” Wofür ? ”
„Weil ich Angst habe.“ Es war das erste Mal, dass sie es zugab.
“Wovor hast du Angst?”
„Immer noch zu glauben und dann zu gehen. Dass die Mädchen sich an mich binden und leiden. Angst vor mir haben.“
“Von Ihnen?”
„Ich habe Angst davor, festzustellen, dass ich dich immer noch liebe. Und davor, nicht mehr aufhören zu können.“
Die Worte hingen in der Luft. Das erste richtige Geständnis.
“Was wäre, wenn du nicht anhalten müsstest?”, flüsterte er.
„Jeder muss irgendwann aufhören, jemanden zu lieben.“
„Warum? Manchmal finden Menschen zueinander.“
„Zwölf Jahre, Eduardo. Zwölf Jahre. Wir sind nicht mehr dieselben.“
„Nein. Uns geht es besser.“
Sechs Wochen später war das Haus fertig. Klein, aber einladend und solide. Drei Schlafzimmer, ein helles Wohnzimmer, eine Küche, in der endlich alle Platz fanden.
Am Umzugstag lud Eduardo das letzte Möbelstück ein – Gabrielas alte Matratze, die für den Müllcontainer bestimmt war.
„So“, sagte er und wischte sich die Stirn ab.
„Es ist perfekt“, sagte Gabriela mit strahlenden Augen. Die Mädchen rannten jubelnd von Zimmer zu Zimmer.
“So… was machen wir jetzt? Die Arbeit ist getan”, fragte Eduardo.
Ein Kloß der Panik umfing Gabriela. „Wirst du … wirst du gehen?“
„Ich habe dir gesagt, dass es von dir abhängt. Willst du, dass ich gehe?“
„Nein!“, riefen Valeria und Isabel gleichzeitig den Flur entlang.
Gabriela holte tief Luft. Sie blickte zu ihren Töchtern, zu dem Haus, das er mit eigenen Händen gebaut hatte, und dann zu ihm. Der Mann, bedeckt mit Gips und Schweiß, sah sie mit mehr Liebe an, als sie je zuvor gesehen hatte.
„Nein“, sagte sie leise. „Ich möchte nicht, dass du gehst.“
“Wer heute? Noch morgen?”
“Niemals.”
„Mama hat gesagt, du bleibst für immer hier!“, übersetzte Isabel und packte ihr Bein.
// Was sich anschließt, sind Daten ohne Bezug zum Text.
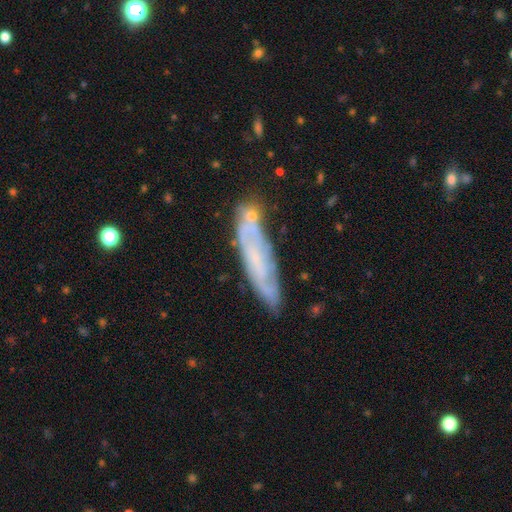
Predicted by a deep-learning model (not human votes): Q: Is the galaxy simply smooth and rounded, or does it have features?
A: featured or disk — 58%.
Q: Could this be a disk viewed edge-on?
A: no — 58%.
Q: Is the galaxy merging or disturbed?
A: none — 69%.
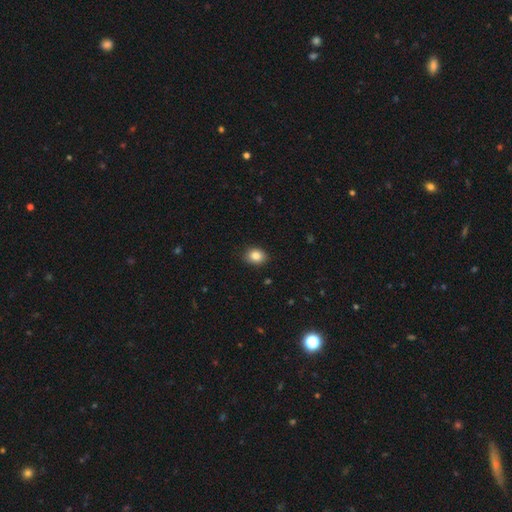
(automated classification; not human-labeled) This appears to be a smooth galaxy with no disk features (85%) that is in between round and cigar-shaped (55%). Merging: none (87%).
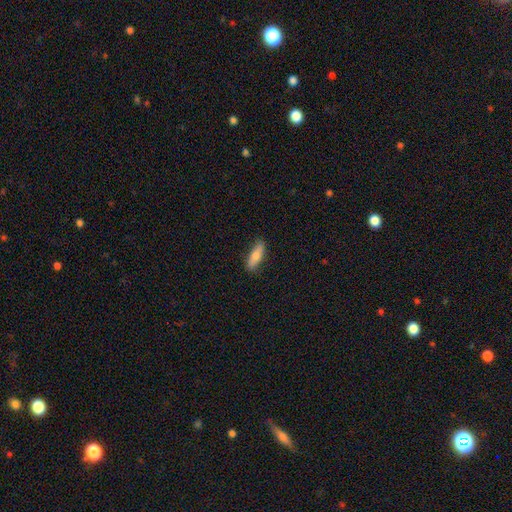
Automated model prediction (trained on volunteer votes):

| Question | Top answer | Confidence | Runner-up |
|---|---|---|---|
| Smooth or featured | smooth | 76% | featured or disk (18%) |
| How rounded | cigar-shaped | 53% | in between (45%) |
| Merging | none | 87% | minor disturbance (10%) |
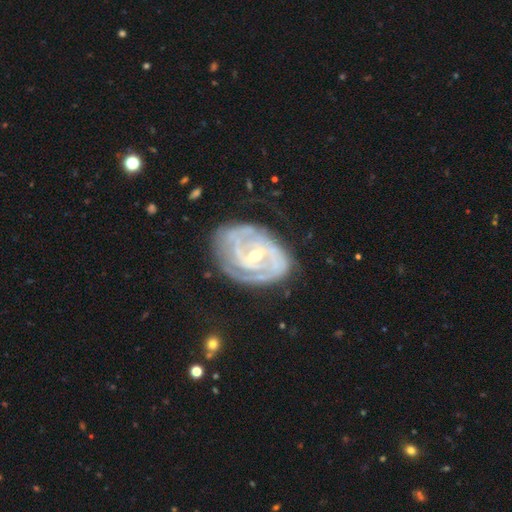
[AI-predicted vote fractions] A featured or disk galaxy (87%) with a weak bar (47%), 2 (42%) tight (66%) spiral arms (94%) and a small central bulge (52%).

Vote fractions:
- Smooth or featured? featured or disk: 87% / smooth: 7% / star or artifact: 5%
- Edge-on disk? no: 97% / yes: 3%
- Bar? weak: 47% / no: 31% / strong: 21%
- Spiral arms? yes: 94% / no: 6%
- Spiral winding? tight: 66% / medium: 28% / loose: 6%
- Spiral arm count? 2: 42% / can't tell: 26% / 3: 17% / 1: 6% / 4: 5% / more than 4: 4%
- Bulge size? small: 52% / moderate: 45% / large: 2% / none: 1% / dominant: 1%
- Merging? none: 66% / minor disturbance: 22% / major disturbance: 10% / merger: 2%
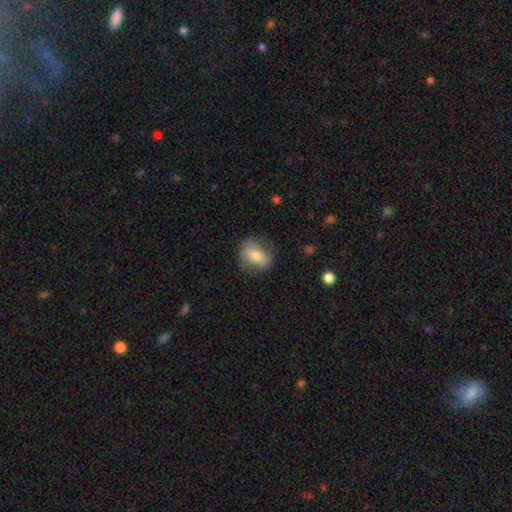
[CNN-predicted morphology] A smooth galaxy with no disk features (69%) that is in between round and cigar-shaped (74%). Merging: none (70%).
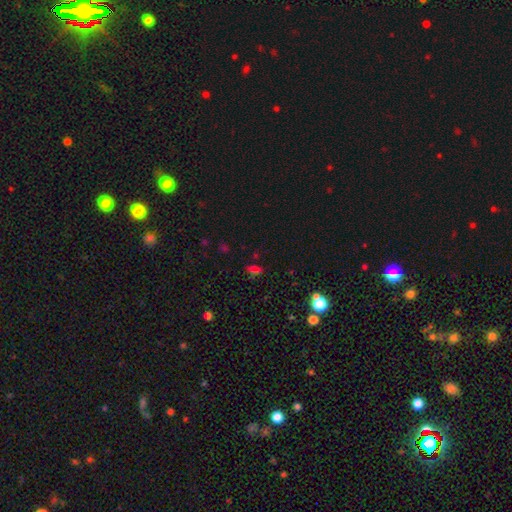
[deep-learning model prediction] A smooth galaxy with no disk features (48%). Merging: none (70%).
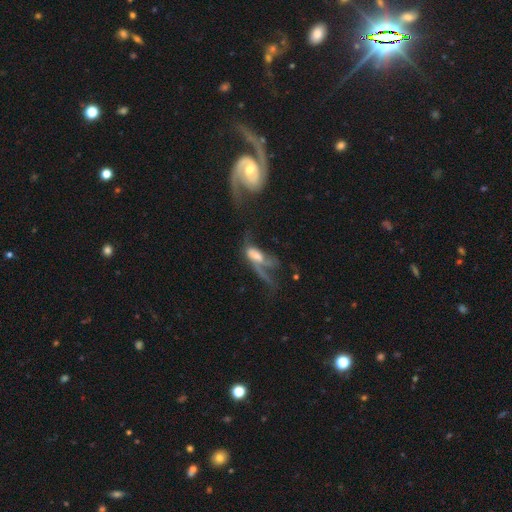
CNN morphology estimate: This appears to be a featured or disk galaxy (60%) with no bar (57%), spiral arms (57%) and a moderate central bulge (40%). Merging: major disturbance (39%).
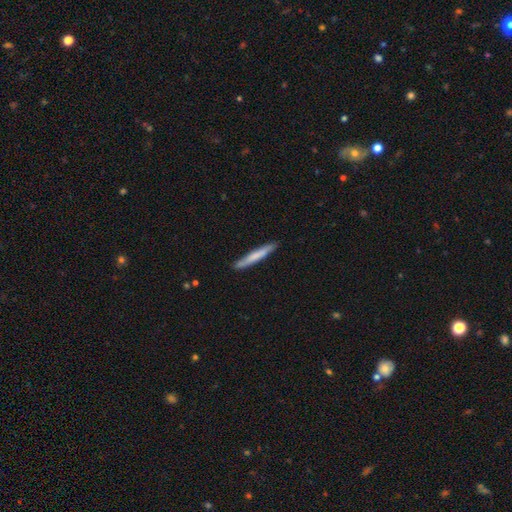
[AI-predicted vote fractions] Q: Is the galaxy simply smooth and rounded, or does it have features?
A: smooth — 66%.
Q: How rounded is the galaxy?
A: cigar-shaped — 96%.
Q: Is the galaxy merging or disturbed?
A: none — 89%.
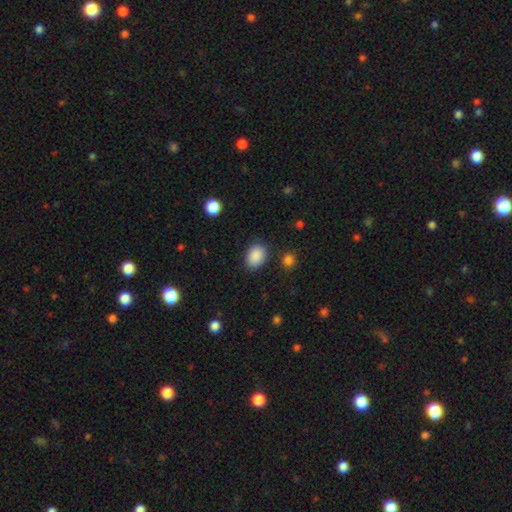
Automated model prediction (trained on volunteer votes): A smooth galaxy with no disk features (89%) that is in between round and cigar-shaped (73%). Merging: none (82%).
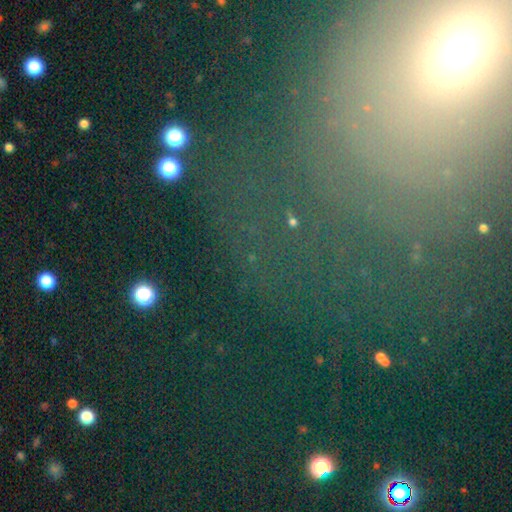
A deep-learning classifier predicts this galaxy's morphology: A star or artifact, not a galaxy (62%).

Vote fractions:
- Smooth or featured? star or artifact: 62% / smooth: 22% / featured or disk: 16%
Eduardo lächelte, ein Lächeln, das sein ganzes Gesicht erhellte. „Also, ich glaube, ich bleibe.“
„Aber wo schläfst du denn?“, fragte Valeria pragmatisch. „Es gibt nur drei Schlafzimmer: unseres und Mamas.“
Eduardo blickte Gabriela mit hochgezogener Augenbraue an.
Sie errötete, senkte aber den Blick nicht. „Ich glaube … ich glaube, Mamas Zimmer ist groß genug für zwei.“
Valeria lächelte triumphierend. „Ich wusste es. Du wirst wieder heiraten.“
„Immer nur einen Tag nach dem anderen, meine Tochter“, lachte Gabriela.
„Einen Tag nach dem anderen“, wiederholte Eduardo und hielt sie fest im Arm.
Sechs Monate später heirateten sie im kleinen Innenhof ihres neuen Hauses. Eine schlichte Zeremonie im Beisein von Guadalupe und einigen Nachbarn. Valeria und Isabel waren Brautjungfern und trugen die gleichen Kleider.
Als der stellvertretende Bürgermeister sagte: „Sie dürfen die Braut küssen“, rief Isabel: „Küsse von Mama und Papa!“
Und als Eduardo Gabriela küsste, wusste er, dass er nicht nur ein Haus repariert hatte. Er hatte ein Zuhause wiederaufgebaut. Zwölf Jahre hatte es gedauert, eine Reise von Madrid in die Armut und zurück zur Liebe, aber er war endlich da, wo er hingehörte. Er hatte begriffen, dass wahrer Erfolg nicht in Euro auf dem Bankkonto gemessen wird, sondern an der Stärke der Mauern, die man um die Menschen gründete, die man liebt.